The literature to date suggests that the research concerning the relationships between work groups and safety outcomes would benefit from the testing of existing or evolving theories concerning work group relationships and work group safety. Several theories have been proposed, yet few have been tested in any sustained or evolutionary way. Although more recent studies demonstrate increased attention to theory-derived measures and hypothesized relationships, additional work is needed.

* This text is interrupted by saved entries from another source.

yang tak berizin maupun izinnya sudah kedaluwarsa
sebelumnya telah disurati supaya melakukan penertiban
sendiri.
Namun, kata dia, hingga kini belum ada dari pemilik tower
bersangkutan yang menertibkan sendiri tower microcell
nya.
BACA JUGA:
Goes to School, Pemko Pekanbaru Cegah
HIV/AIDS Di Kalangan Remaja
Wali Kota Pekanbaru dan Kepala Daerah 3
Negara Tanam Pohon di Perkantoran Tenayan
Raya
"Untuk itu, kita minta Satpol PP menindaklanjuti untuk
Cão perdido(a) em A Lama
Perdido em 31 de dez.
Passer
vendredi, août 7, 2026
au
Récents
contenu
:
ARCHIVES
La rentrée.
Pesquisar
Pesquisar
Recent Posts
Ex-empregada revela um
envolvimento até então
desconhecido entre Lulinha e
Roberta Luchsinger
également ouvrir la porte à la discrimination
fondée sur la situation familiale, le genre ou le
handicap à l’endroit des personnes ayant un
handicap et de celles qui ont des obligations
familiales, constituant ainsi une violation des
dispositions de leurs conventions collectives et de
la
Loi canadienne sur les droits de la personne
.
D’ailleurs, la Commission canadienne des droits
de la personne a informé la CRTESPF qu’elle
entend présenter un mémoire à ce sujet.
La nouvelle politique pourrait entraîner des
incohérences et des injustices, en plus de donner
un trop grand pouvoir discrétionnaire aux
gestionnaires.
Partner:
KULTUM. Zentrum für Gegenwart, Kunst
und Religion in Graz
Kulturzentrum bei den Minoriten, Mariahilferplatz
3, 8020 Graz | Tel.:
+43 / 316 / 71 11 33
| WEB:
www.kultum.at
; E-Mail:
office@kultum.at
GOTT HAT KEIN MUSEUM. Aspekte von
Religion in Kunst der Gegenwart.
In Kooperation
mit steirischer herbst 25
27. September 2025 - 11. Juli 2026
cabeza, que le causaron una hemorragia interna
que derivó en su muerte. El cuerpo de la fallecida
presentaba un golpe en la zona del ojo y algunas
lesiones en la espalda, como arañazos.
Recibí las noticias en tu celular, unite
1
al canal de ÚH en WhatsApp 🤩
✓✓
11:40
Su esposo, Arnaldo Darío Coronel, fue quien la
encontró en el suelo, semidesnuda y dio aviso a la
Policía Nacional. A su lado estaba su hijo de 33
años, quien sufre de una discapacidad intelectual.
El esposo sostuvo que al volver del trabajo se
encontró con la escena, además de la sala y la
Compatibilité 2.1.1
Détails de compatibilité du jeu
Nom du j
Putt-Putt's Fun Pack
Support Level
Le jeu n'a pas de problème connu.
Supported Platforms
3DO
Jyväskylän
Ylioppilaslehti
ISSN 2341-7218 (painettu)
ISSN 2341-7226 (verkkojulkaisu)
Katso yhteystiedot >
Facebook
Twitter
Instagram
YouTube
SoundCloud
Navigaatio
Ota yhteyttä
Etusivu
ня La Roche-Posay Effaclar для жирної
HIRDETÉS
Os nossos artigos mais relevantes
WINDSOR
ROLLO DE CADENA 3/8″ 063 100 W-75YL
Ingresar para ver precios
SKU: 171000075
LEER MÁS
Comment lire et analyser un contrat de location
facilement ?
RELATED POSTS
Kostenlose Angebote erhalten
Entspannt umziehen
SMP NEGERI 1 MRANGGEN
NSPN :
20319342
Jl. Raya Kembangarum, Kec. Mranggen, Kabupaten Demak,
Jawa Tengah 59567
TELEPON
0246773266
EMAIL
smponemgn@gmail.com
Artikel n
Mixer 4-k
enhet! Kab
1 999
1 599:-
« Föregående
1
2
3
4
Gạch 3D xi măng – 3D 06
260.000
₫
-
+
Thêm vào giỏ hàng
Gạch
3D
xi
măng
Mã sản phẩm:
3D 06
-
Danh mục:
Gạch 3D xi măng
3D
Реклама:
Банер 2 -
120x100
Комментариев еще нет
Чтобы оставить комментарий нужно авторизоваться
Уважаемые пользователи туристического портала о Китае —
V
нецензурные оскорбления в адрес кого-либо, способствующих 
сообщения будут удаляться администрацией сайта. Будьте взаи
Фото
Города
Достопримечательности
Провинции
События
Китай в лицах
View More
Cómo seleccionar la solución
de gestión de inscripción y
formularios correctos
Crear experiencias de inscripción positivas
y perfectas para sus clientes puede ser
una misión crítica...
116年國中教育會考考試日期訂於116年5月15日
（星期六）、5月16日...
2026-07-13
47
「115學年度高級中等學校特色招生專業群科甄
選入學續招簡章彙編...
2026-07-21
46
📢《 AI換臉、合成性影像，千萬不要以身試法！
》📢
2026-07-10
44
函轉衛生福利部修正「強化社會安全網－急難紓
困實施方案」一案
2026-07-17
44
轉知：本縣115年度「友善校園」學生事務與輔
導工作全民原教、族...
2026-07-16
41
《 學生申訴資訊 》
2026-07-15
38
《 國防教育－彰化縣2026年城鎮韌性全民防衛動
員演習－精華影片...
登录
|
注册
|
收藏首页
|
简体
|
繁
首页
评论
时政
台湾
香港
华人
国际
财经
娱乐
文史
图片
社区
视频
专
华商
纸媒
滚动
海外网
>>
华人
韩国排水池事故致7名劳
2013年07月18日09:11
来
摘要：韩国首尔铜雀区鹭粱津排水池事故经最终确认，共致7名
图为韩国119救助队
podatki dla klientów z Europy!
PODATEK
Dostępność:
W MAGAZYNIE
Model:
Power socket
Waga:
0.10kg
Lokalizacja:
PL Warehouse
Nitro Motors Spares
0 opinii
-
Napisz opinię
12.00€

Collaboration, Communication, and Other Interpersonal Relationship Behaviors
Some evidence suggests and several authors recommend a broader focus on interpersonal interactions rather than team creation alone. These authors suggest that it is the interpersonal dynamics within team processes that contribute to favorable outcomes and reduced production error. They also stress the multiple ways in which health care workers interact in dyads, small groups, and unit-based teams. A focus on the characteristics of the interpersonal behaviors that facilitate effective interaction, decision making, and error-prevention performance may be more useful than a restricted focus on team behavior. Such a focus also may make the measurement aspects of assessing multidimensional team performance more manageable.
Patient Management and Oversight Responsibilities
Consistent with a focus on collaboration, communication, and interpersonal relationships is attention to the most effective patient management and care delivery approaches for reducing patient error. One of the difficulties apparent in the literature is the significant number of individuals in-
volved directly or indirectly in decision making concerning patients’ needs. Some limited evidence suggests that the use of case managers may be beneficial for facilitating desirable care delivery outcomes. Much of this beneficial impact is perceived to be related to the communication and collaboration skills of these individuals and the case manager’s ability to overcome systems barriers. Additional information is needed to clarify the impact of models of care delivery on patient safety outcomes.
Application of Non–Health Care Industry Training Standards
The literature concerning the effectiveness of safety-focused work group strategies in non–health care industries suggests this may be a useful vehicle for health care. At present, the research concerning these processes (both outside and within health care) is limited, necessitating cautious movement to this field of training, decision making, and error-prevention behavior. Some efforts have been made to introduce these team development and training strategies in health care, although such efforts have not been widespread. Additional information is needed concerning how these methods work with diverse work groups and less intense environments.
The evidence to date reinforces the need to identify what interpersonal and group interaction processes contribute to the delivery of safe care. A number of theories exist concerning how teams perform and how their behaviors contribute to safe or unsafe practices. Clearly evident is the need for additional information about which of these theories is most applicable to the delivery of quality health care and which approaches in health care and other industries demonstrate the most potential for favorable effect. In this paper, the current evidence concerning work groups and patient safety has been reviewed, with recommendations made for future action.